**EXCERPT:**
--- START ---

31 December 2009

I am broken, I feel broken, only happy when I write a poem though I hear nothing nothing in the wind in the street in my cat’s sleeping breath to suggest a poem tonight. I hear nothing. I see nothing, therefore, I am nothing. Thinking is never enough to be something. You can’t just think to be. You must also see. You must also hear. You must also feel. You must be. Otherwise, what separates us from a tree stump? How do we know if a tree can or cannot think? Or feel? Or see? Or hear? Or know—I write that word real slow and if the font of my handwriting had an “italics” function I’d use it on know. It’s this “knowing” we seek, we look for, we crave to be part of. It’s this knowing I sometimes convince myself I have, I set myself apart, and then never really find anyone else who “knows” (words real slow BOLD and italics in quotations just to set it apart, to give it weight, to give it importance.) And I don’t even know what I know or how I know, but I know I know, and I crave to meet others who do, too. Like I can just look them in the eyes and I’ll know, and he or she will know, too, and we’ll be together in this knowing. Am I talking crazy talk or does it all make sense? Maybe it was all that acid in my youth, maybe the endorphins from my natural childbirth in my twenties, maybe the hiking to the tops of mountains, I don’t know what, or who, or what, gave it to me but I feel so strongly that I have it. You know?

25 August 2009

Blue on white.
Blue on green.
Blue on blue.
The colors of you
Mother.
Crooked branch,
frozen thigh,
I just barely see you with my eye.
Drive by one yellow tree
in a huddle of March
green firs.

How you confer
your muddled shapes
your muted grays
in a veil.

Many times I’ve come to your chair.
Today I notice the seams in
your ocean wall,
the line down and through
the dolphin’s tail.

Black-striped
diamond
drill-bit
saws
at my tooth.
I smell the burn fetid burn,
swallow blood, bits of bone
the sucker missed.

I had to surrender to the
needle’s rape of me:
the plum violation
in my jaw — red , raw, plunged
yellow grip — needless to say
I felt more
than the tip.

I’m gonna get you numb.

That’s what we tell our Mother
when the winter comes.

The icicles demand
their stake in my mouth.

Bite down hard.

31 July 2009

I write in raindrops Scottie in the Kingdom says to me, and a deluge of creativity comes raining down on me, comes pouring down sometimes when that muse whispers in my ear, tells me what I want to hear, which is people being creative and making meaning with their lives. Meaning with words, and meaning in whorls, which can't even be recreated no matter how hard we try, no matter how often we ask why, there's just a certain something to the science of life recreating itself in intermittent shadows and swirls of worlds.

--- END ---

**INSTRUCTIONS:**
**A.** In the journal entries, who says "I write in raindrops"?
**B.** Reproduce the journal entries word for word, from "I smell the" to "get you numb.".
**C.** Pick up the journal entries after their final sentence and keep writing in the same voice.

**AVAILABLE DATA:**
--- START ---

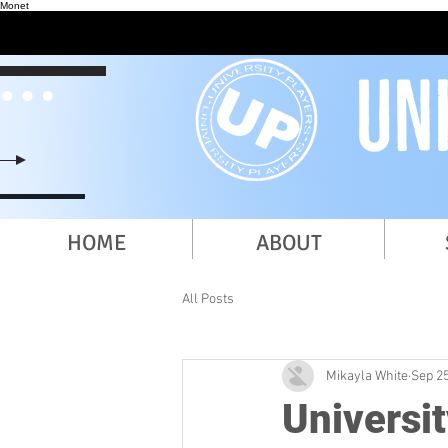
Monet
HOME
ABOUT
All Posts
Mikayla White
Sep 25
Universi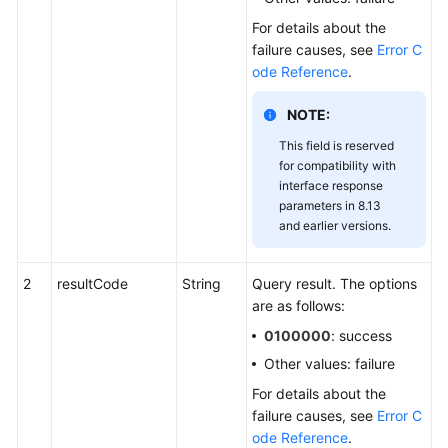
For details about the
failure causes, see
Error C
ode Reference
.
NOTE:
This field is reserved
for compatibility with
interface response
parameters in 8.13
and earlier versions.
2
resultCode
String
Query result. The options
are as follows:
0100000
: success
Other values: failure
For details about the
failure causes, see
Error C
ode Reference
.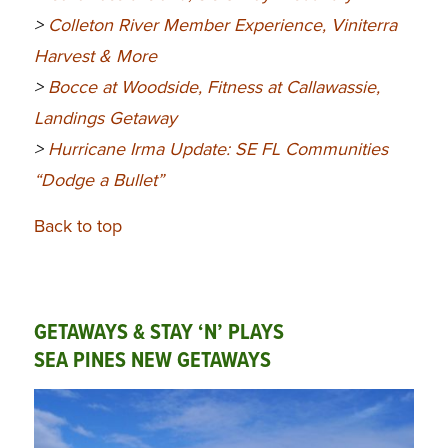
>
Colleton River Member Experience, Viniterra
Harvest & More
>
Bocce at Woodside, Fitness at Callawassie,
Landings Getaway
>
Hurricane Irma Update: SE FL Communities
“Dodge a Bullet”
Back to top
GETAWAYS & STAY ‘N’ PLAYS
SEA PINES NEW GETAWAYS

--- END ---

**SOLVED PROBLEMS:**
**A.** Scottie in the Kingdom.

**B.**
I smell the burn fetid burn,
swallow blood, bits of bone
the sucker missed.

I had to surrender to the
needle’s rape of me:
the plum violation
in my jaw — red , raw, plunged
yellow grip — needless to say
I felt more
than the tip.

I’m gonna get you numb.

**C.**
16 June 2009

An Excerpt from Everyday Seven Minutes, my book in progress:

I glide miraculous through this air that could be the air rushing off the peaked mountains in your picture, or the red and yellow fire of autumn in the fields of that other picture, or the rusted boat in Honduras. I glide miraculous through words and worlds and who needs travel when you've got a pen. I could be Zen, I could be back then going everywhere I should have gone before becoming a mother. But I am this other creature, this other human of inhuman remains what maintains stability in the frothy light of dusk and bedtime, you don't even know what's mine as you drive this time to my house. I am miraculous as I glide, and slide, and love the feeling of you inside me, how could it be, a poet finds something so divine outside herself, she can't help herself, she just wants to write and be heard and be understood, no matter what's good, no matter my mood, or who or what or where. You like hardware, and we write a poem about it, and you are genius in your simplicity, so simple, no duplicity, hard at work making wood, making words, making poems, who could have known? I'd have a naked man on my couch this evening. Do I dare, do I dare? How could I be so bold? Don't I do as I'm told? Writing. Free. So free to be me. To look at this man asleep and wonder if he really knows me. Or does he really want to.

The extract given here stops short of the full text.